Brock was the minor league power-hitting sensation who came up to stay in 1983 and was supposed to make us forget Steve Garvey. . . .

In four seasons with the Dodgers, Brock's best offensive numbers were a .251 batting average with 21 home runs and 66 RBI. . . .

Bill Montalbano, The Times' foreign correspondent who died of a heart attack last week in London, was an occasional sportswriter, covering World Cups and Summer Olympics. . . .

None among us could match his international perspective. . . .

Or his contacts. . . .

One day in Barcelona in 1992, he requested an assignment to a U.S.-Cuba baseball game because he wanted to speak to Fidel Castro. . . .

Upon returning to the office, sports editor Bill Dwyre asked whether he had accomplished his mission. . . .

When Montalbano gave him a thumbs up, Dwyre asked what he had said to Castro. . . .

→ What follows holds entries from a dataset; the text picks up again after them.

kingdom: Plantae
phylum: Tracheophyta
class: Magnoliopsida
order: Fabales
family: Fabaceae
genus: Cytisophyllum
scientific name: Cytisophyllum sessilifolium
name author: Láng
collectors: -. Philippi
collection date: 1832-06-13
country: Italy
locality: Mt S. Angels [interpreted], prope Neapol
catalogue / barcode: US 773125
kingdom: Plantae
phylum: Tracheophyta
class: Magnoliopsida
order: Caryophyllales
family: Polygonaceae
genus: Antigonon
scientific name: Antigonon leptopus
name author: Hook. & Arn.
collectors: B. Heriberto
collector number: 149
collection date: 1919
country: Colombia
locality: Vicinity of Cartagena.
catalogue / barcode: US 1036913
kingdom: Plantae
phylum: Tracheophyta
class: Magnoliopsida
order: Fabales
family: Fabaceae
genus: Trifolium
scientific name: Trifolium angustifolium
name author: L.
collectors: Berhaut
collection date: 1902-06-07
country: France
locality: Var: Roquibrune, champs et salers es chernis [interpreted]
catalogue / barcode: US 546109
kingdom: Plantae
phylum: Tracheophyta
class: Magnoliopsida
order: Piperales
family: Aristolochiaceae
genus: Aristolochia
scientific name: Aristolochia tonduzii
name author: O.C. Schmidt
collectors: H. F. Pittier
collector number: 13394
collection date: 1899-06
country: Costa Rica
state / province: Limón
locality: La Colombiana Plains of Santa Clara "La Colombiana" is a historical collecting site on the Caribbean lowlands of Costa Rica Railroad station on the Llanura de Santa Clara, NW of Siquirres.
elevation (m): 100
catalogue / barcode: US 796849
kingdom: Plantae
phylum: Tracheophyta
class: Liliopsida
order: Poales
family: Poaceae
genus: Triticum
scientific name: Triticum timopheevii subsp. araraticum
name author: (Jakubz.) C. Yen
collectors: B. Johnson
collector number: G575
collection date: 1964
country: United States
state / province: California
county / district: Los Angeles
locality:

"Hello, Fidel," Montalbano said. . . .

"And what did Fidel say?" Dwyre asked. . . .

"Hello, Bill," Montalbano said. . . .

Montalbano's funeral will be held today in Miami. He was 57.

*

While wondering if Fox will have as much success with its baseball team as with "Titanic," I was thinking: The Dodgers will be more like the ship than the movie if they don't sign Mike Piazza, locking up Latrell Sprewell might be a good idea, locking out the rest of the NBA players is not.